Breast Cancer patients who have had lymph nodes removed will know they need to keep the area out of direct sunlight. We understand when you’re on holiday you will want to relax on the beach or by the pool but it is essential you keep this area covered – either by wearing a throw-over or sticking to the shade. An alternative would be to look for a cooler destination or perhaps go for something different altogether and head on a winter break to Iceland to catch a glimpse of the Northern Lights.

Likewise, following radiotherapy treatment your skin may be more sensitive than usual to the sun therefore you should stay out of direct sunlight.

Lung Cancer patients may experience discomfort when travelling by air due to the reduction in oxygen levels at higher altitudes. Without an adequate oxygen supply you could experience a decline in lung function leading to the need of medical treatment.

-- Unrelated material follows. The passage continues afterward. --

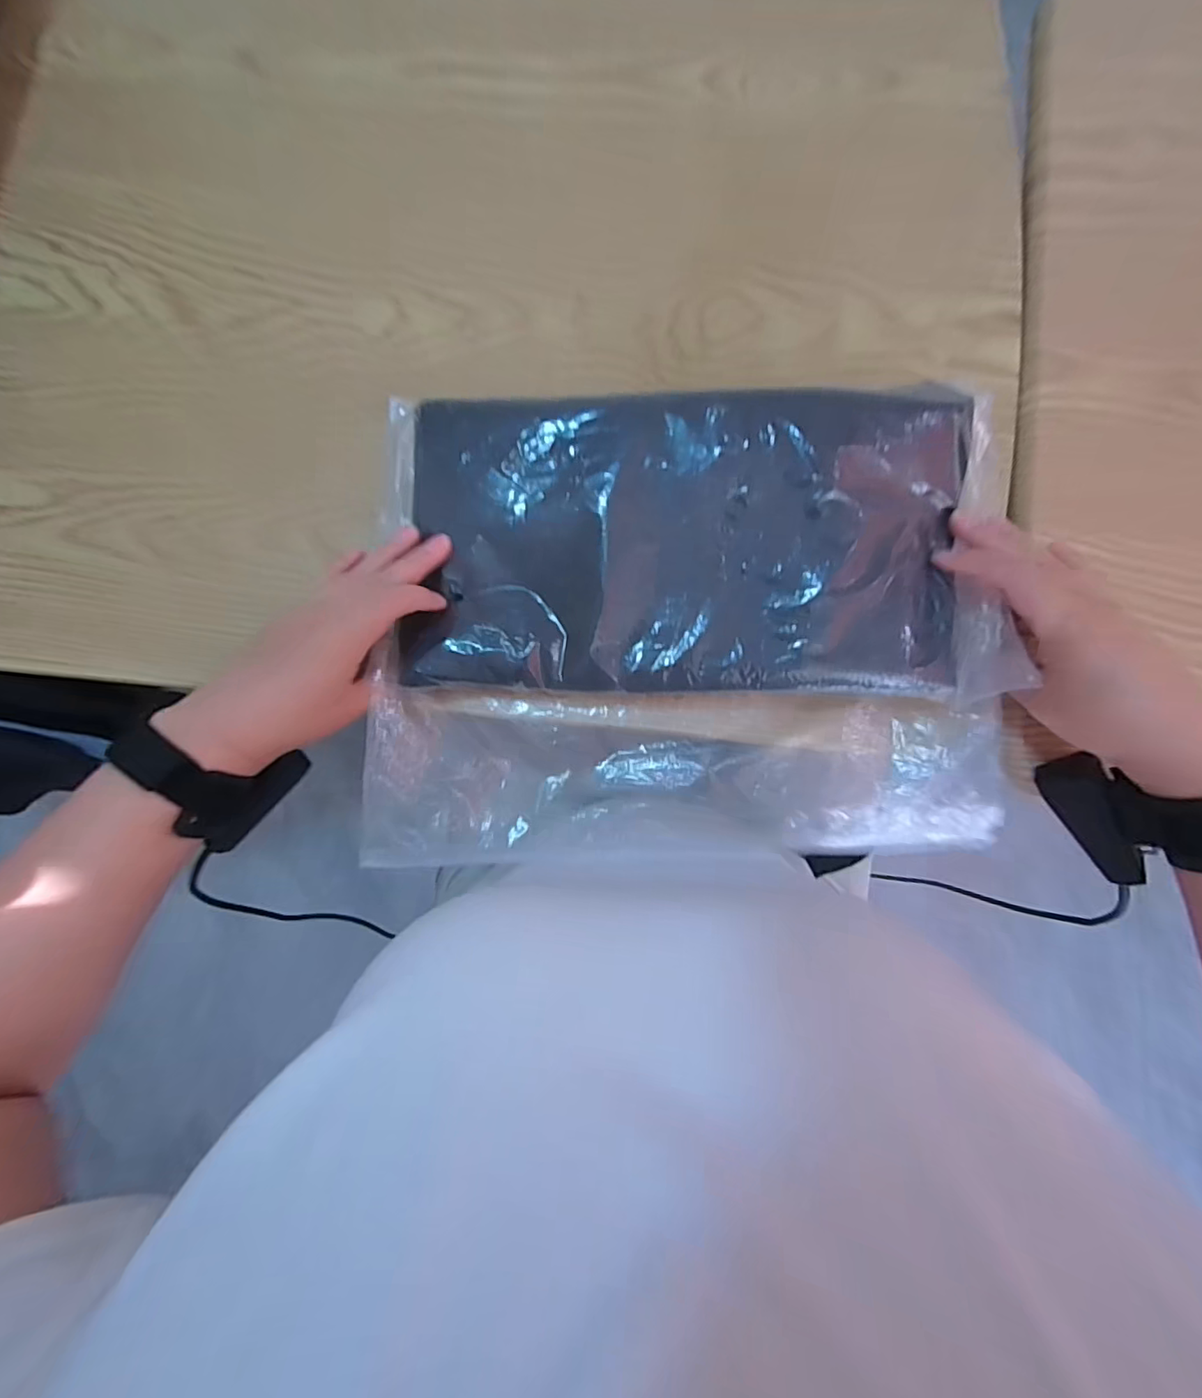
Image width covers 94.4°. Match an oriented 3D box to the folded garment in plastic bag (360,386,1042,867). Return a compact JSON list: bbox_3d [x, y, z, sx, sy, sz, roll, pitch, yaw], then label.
[{"bbox_3d":[0.049,-0.033,0.329,0.363,0.086,0.264,2,85,3],"label":"folded garment in plastic bag"}]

Instead of travelling by air, you could look at booking a rail service to reach your destination – Europe has some great rail links or if you wanted to travel further afield perhaps look at a cruise that departs from a port in the UK.

Alcohol consumption is not usually advised for patients who have been diagnosed with bowel cancer. As measures abroad can be larger than here in the UK, it is worth speaking to your doctor before you travel for their advice on whether or not it is safe for you to consume alcohol. You should also stick to bottled water – try not to use tap water, ice cubes or eat fresh salad as the water may not be clean and could lead to sickness and diarrhoea.